In humans biofilms can have a protective role. For example the gut commensal flora forms biofilms which are attached to epithelial cells, making a barrier which prevents the penetration of pathogens. Dental plaque is made out of different bacterial biofilms, but the decline of teeth is a consequence of proliferation of pathogenic strains in the same. Although biofilms are ubiquitary in nature, their significance in the clinical setting is often underestimated. Today biofilms represent a severe source of infection, especially in immunocompromised individuals with indwelling medical devices (like catheters). This has serious clinical consequences and is the cause of many persistent and chronic infections. Thereby one should have in mind that bacteria inside a biofilm are embedded inside EPS which provides them protection from the hosts immune response as well as antimicrobial remedies. Infections caused by biofilms often have recurring symptoms until the source of the infection is not removed surgically. In opportunistic pathogens, like Staphylococcus epidermidis, the ability to form biofilms is considered a factor of virulence and so commensal bacteria become a severe source of infection in the hospital environment. Today numerous studies confirmed that the rates of horizontal gene transfer are elevated in biofilms compared to planktonic bacteria. Inside biofilms horizontal gene transfer is responsible for the appearance of antibiotic resistance which can pass from commensal to pathogenic bacteria. It is considered that the “notorious MRSA” gained the mecA gene, which is responsible for the resistance to methicillin, through horizontal gene transfer.

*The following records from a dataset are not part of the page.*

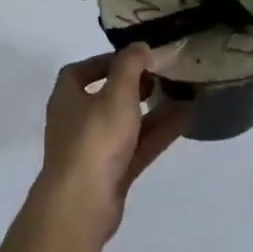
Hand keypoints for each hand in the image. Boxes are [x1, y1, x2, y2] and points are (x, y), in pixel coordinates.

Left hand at [36, 47, 189, 243]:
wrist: (82, 205)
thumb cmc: (95, 138)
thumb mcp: (117, 92)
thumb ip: (130, 65)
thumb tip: (139, 46)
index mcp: (67, 97)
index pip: (81, 71)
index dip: (106, 61)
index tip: (134, 58)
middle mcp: (76, 121)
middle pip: (106, 97)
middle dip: (134, 86)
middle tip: (160, 76)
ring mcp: (93, 150)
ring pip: (126, 124)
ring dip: (151, 110)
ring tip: (182, 95)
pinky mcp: (111, 174)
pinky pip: (137, 147)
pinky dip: (158, 133)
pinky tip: (185, 119)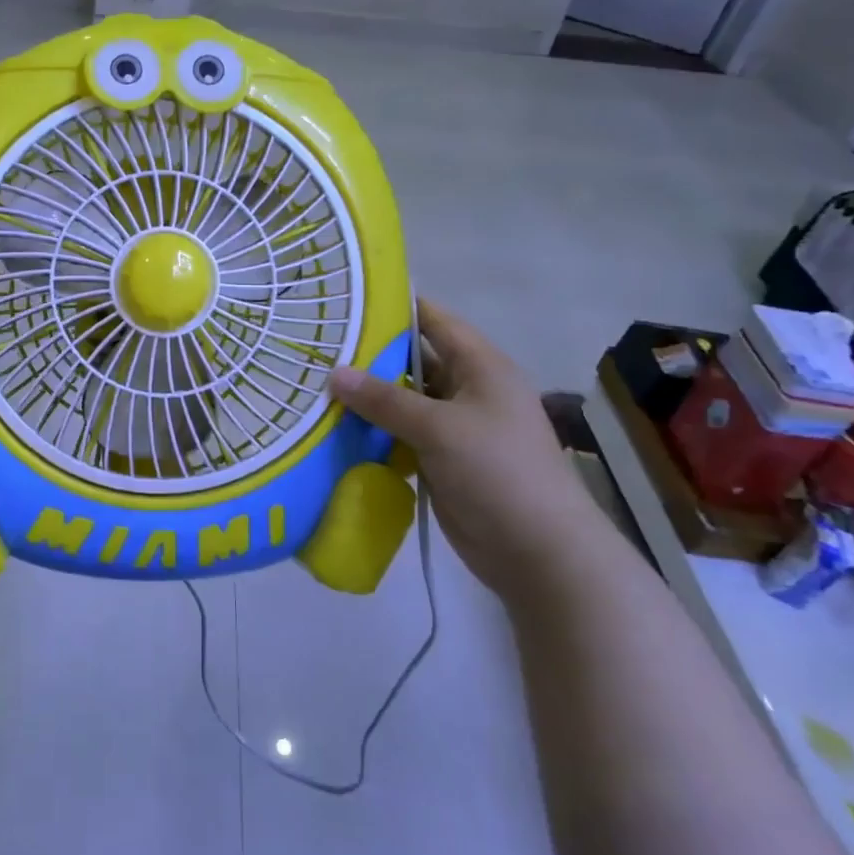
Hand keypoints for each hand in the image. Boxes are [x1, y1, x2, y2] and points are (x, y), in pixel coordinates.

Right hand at [329, 298, 609, 601]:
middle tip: (318, 347)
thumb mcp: (439, 427)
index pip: (434, 321)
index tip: (347, 301)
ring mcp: (455, 427)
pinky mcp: (442, 459)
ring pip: (403, 400)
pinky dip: (374, 431)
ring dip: (368, 397)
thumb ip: (384, 399)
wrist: (538, 553)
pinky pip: (402, 434)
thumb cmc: (498, 472)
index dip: (395, 307)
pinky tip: (336, 427)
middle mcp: (468, 390)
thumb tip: (333, 373)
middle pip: (413, 360)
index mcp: (481, 367)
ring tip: (315, 384)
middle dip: (369, 356)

Accordingly biofilms are considered the next great challenge for microbiologists and clinicians especially taking into account their high rates of resistance towards antibiotics which makes them very difficult to treat.
Literature
1. Donlan, R. M. (2002). Biofilms: microbial life on surfaces. Emerging infectious diseases, 8(9), 881-90.
2. Fux, C. A., Costerton, J. W., Stewart, P. S., & Stoodley, P. (2005). Survival strategies of infectious biofilms. Trends in microbiology, 13(1), 34-40.
3. Hall-Stoodley, L., Costerton, J. W., & Stoodley, P. (2004). Bacterial biofilms: from the natural environment to infectious diseases. Nature Reviews Microbiology, 2(2), 95-108.
4. Madsen, J. S., Burmølle, M., Hansen, L. H., & Sørensen, S. J. (2012). The interconnection between biofilm formation and horizontal gene transfer. FEMS Immunology & Medical Microbiology, 65(2), 183-195.
5. Stewart, P. S., & William Costerton, J. (2001). Antibiotic resistance of bacteria in biofilms. The Lancet, 358(9276), 135-138.
6. Tormo, M. Á., Knecht, E., Götz, F., Lasa, I., & Penadés, J. R. (2005). Bap-dependent biofilm formation by pathogenic species of Staphylococcus: evidence of horizontal gene transfer?. Microbiology, 151(7), 2465-2475.